Yes. The courts have consistently ruled that RDT is legal so long as the consequences (and punishment) do not deny the student access to a “free and thorough” education. The Hillsborough program focuses primarily on counseling; denial of education is never on the table. Some have argued that RDT is different from other searches (e.g., searching a student’s locker or a students themselves for a weapon) because RDT actually compels the student to give up bodily fluids. While the distinctions are important, state law continues to uphold RDT.
Is it fair?
This is a far different question. State courts have ruled that students testing positive can lose privileges but not access to education. Privileges include athletics, extra-curricular activities, parking, etc. In Hillsborough, students testing positive are removed from these activities until their counseling or other treatment is concluded. This poses a dilemma for the school in that those students who do not participate in any of these privilege activities are not tested (25 percent of the student body in 2008-9; 6 percent of the student body in years 2009-10, 2010-11and 2001-12). One could argue that students who use drugs will shy away from such activities to avoid detection (I do not know if this is happening or not), while those who do participate are singled out unfairly. It has also been pointed out that faculty, administrators and most staff are not subject to RDT, even when they are hired. Such requirements would have to be negotiated into union contracts. Is this fair? Does fairness trump other issues? You decide.

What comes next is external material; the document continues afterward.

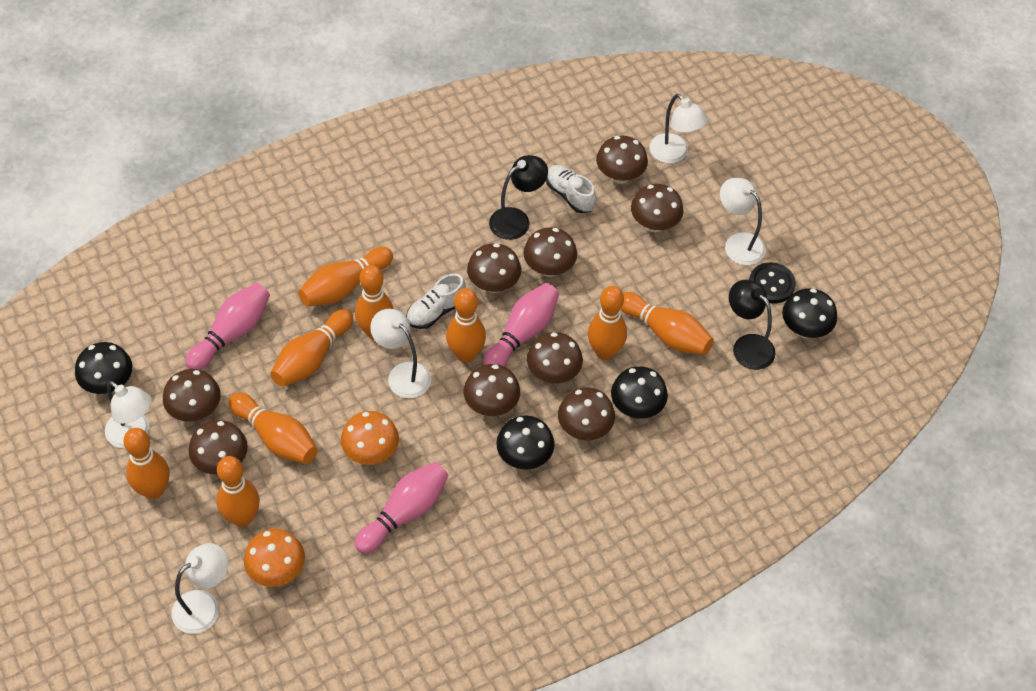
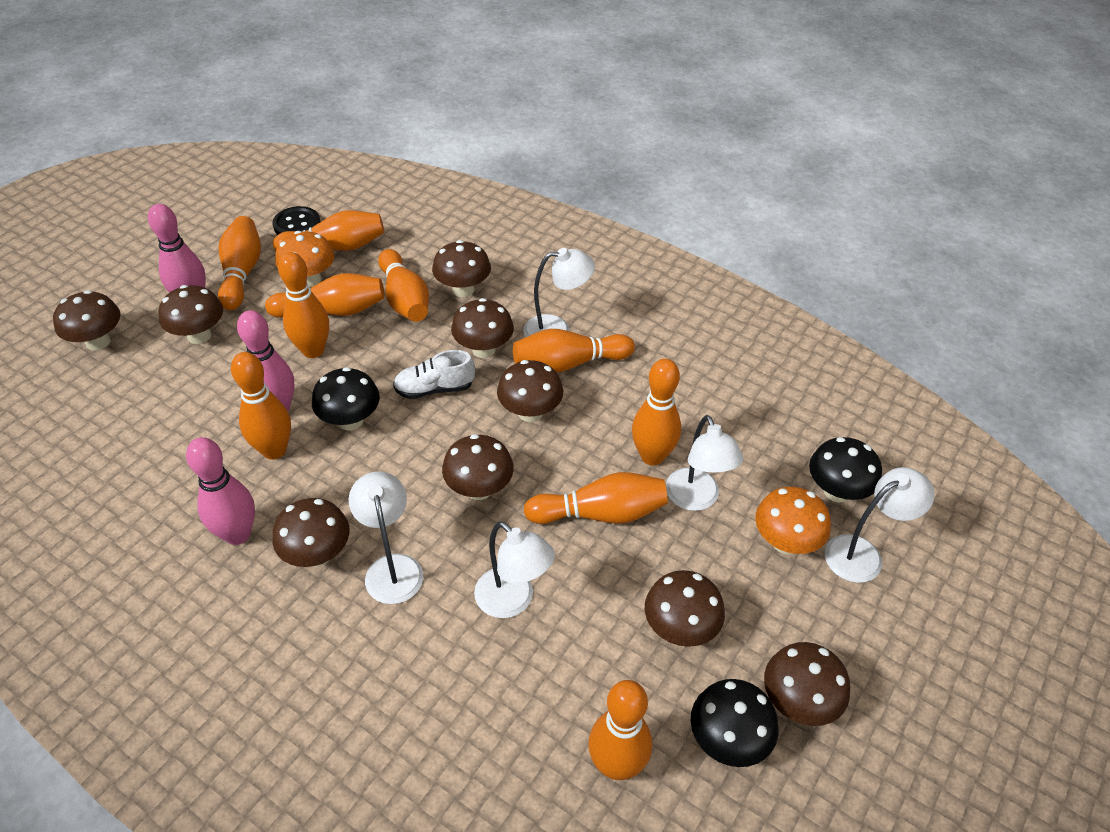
black lamp: 2 -> 0
black mushroom: 4 -> 3
orange bowling pin: 9 -> 10
white shoe: 2 -> 1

Isn’t this the parents’ responsibility?
Of course it is, but the BOE has an undeniable and absolute legal responsibility to provide a healthy and safe environment while children are in school. The legal doctrine of in loco parentis has long held that schools have some parental authority while children are in school. Read more about in loco parentis here: http://legal-dictionary.thefreedictionary.com/In+loco+parentis. State and federal law, and good common sense, also direct the schools in these matters. To me, it is a partnership between the family and the school, but if parents can’t or won’t do their part, the school still has its responsibility to protect all children, even drug abusers. The BOE cannot–legally or morally–abdicate its role here.
Is it working?
The most important question. According to information revealed at a recent BOE meeting, between 2008 and 2011, between 189 and 200 students were tested each year, with positive results ranging from about 2.5 percent to 4 percent each year.What was surprising were the results from this past year, where only fifty students were tested, but more than 10 percent of the results were positive. Is this a result of a failed policy, more accurate screening, a sudden increase in drug use, a statistical aberration, or other factor? I do not know, but it is worth investigating.

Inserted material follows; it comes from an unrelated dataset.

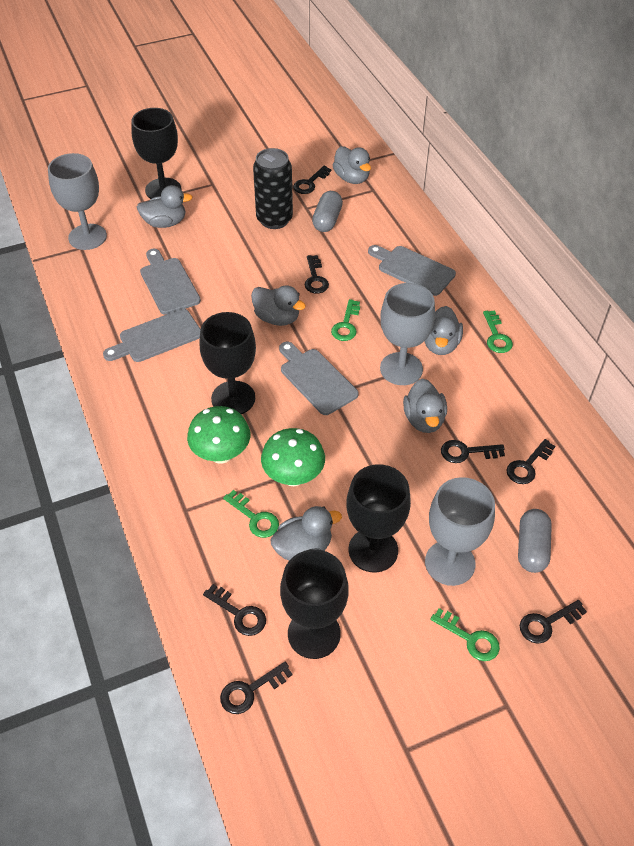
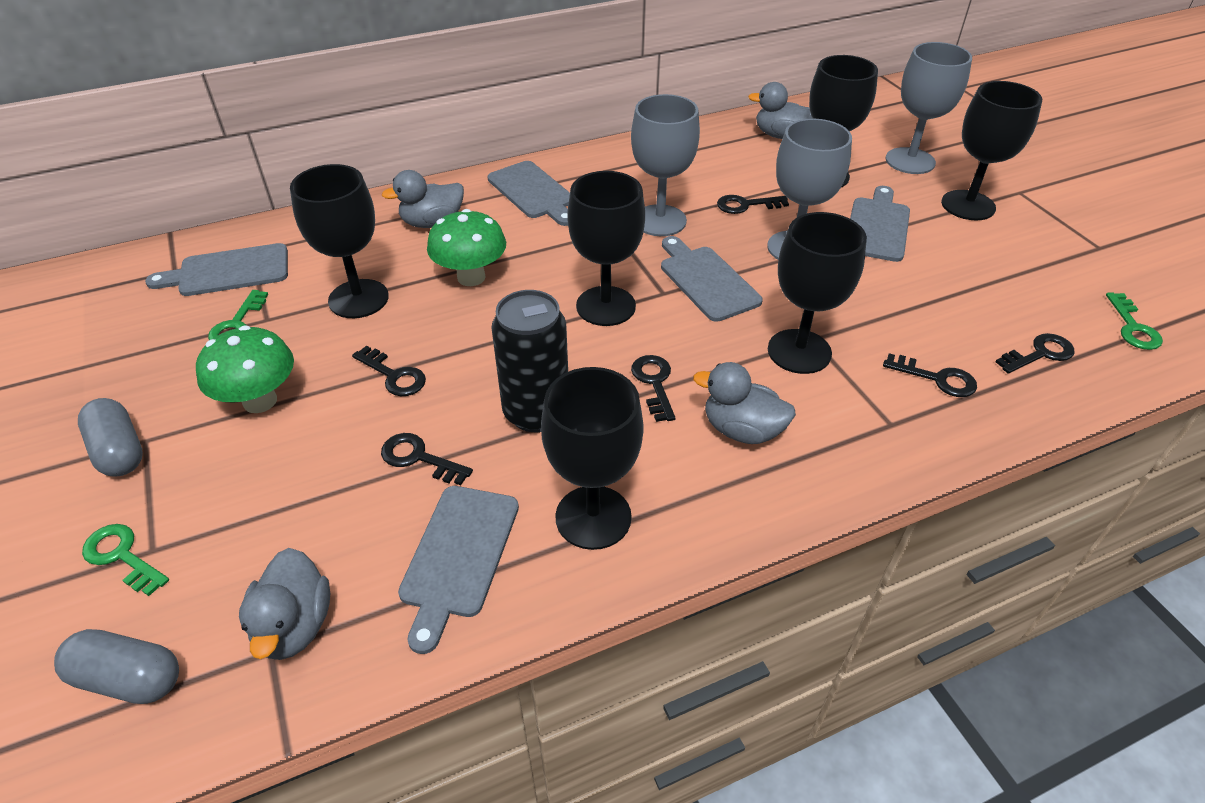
black goblet: 4 -> 6
black key: 7 -> 6
green key: 4 -> 3
grey cutting board: 4 -> 5
grey duck: 6 -> 4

The bigger issue here is not how many students were caught, but how those interventions turned out. Because of privacy rules, the BOE may be privy to this confidential information and hopefully, they will use it to guide their decision. There is a balance that must be struck between invasiveness and whether or not such interventions do good–prevent crime, promote quality education, and save lives. The obviously question is, if RDT helps just one child, or saves just one life, is it worth it? Also to be considered is the role of RDT as a deterrent. Would drug use rise if RDT did not exist? Do students stay away from drugs out of fear of being caught? Is this a worthy outcome? The community would benefit from knowing more here.
And, if RDT is to end, what plans does the BOE have to deter drug use going forward?

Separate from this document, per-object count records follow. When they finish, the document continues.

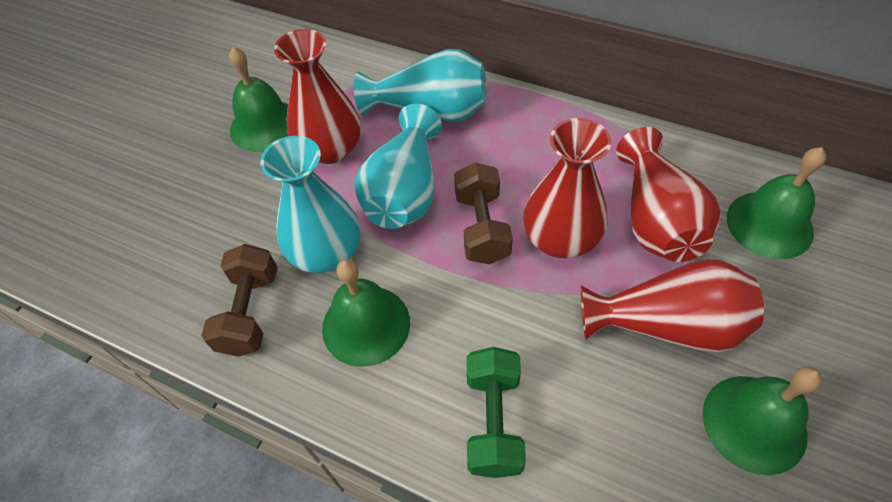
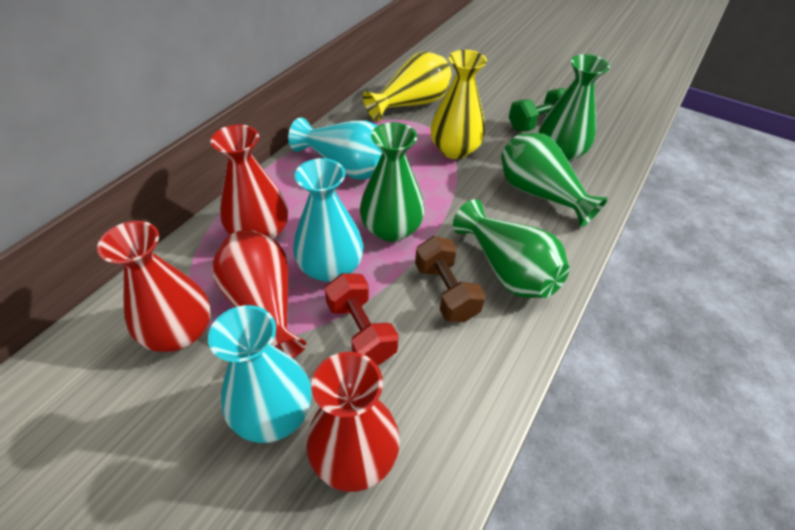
brown dumbbell: 2 -> 1
green bell: 4 -> 0
green vase: 0 -> 4
red dumbbell: 0 -> 1
yellow vase: 0 -> 2

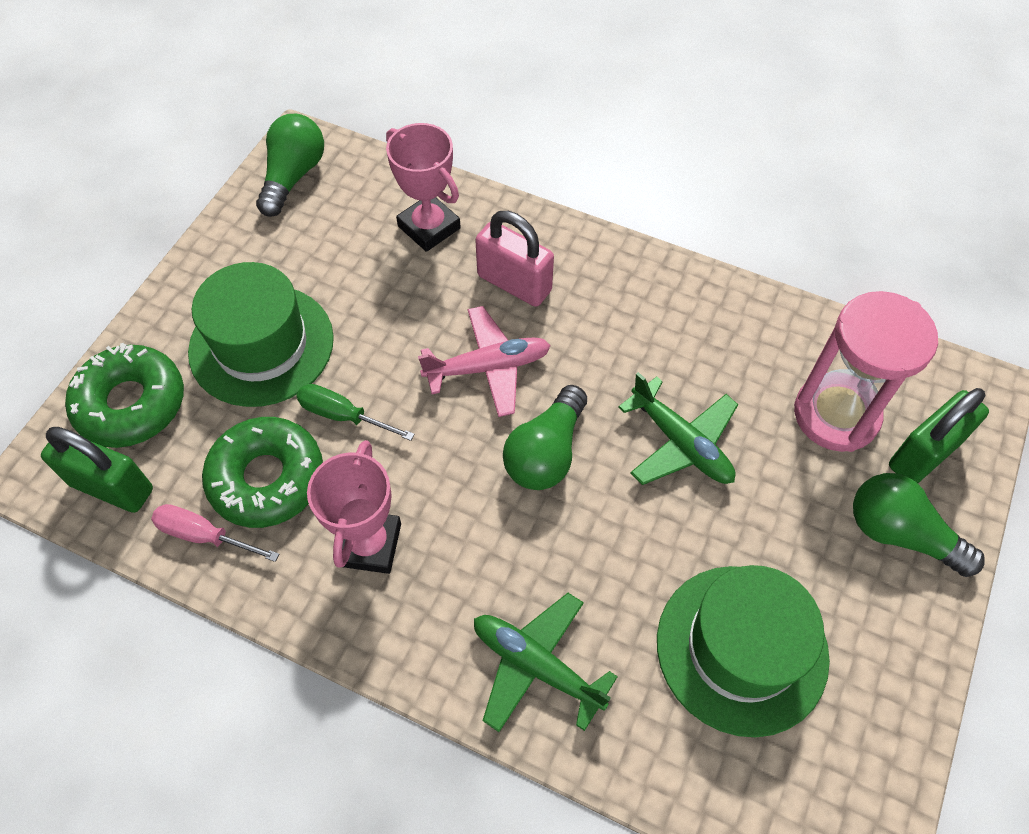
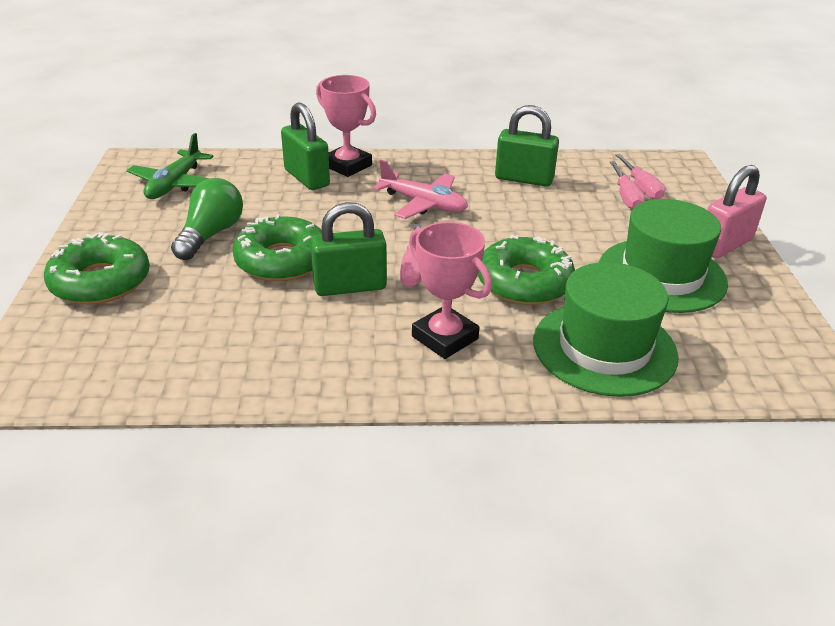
green donut: 2 -> 3
green light bulb: 3 -> 1
green padlock: 2 -> 3
green plane: 2 -> 1
green screwdriver: 1 -> 0
pink hourglass: 1 -> 0
pink screwdriver: 1 -> 3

Waiting to see what happens, or declaring that this is not the schools’ responsibility, is not helpful.
No one denies that the health and well-being of our students is paramount. No one denies the debilitating impact of drugs in school. What is debatable are the approaches that should be taken to meet this challenge. Many school, medical and law enforcement professionals support RDT. Many civil libertarians oppose it. Parents appear to be split, and some see the results as indeterminate. What about you? Let the Board of Education know where you stand.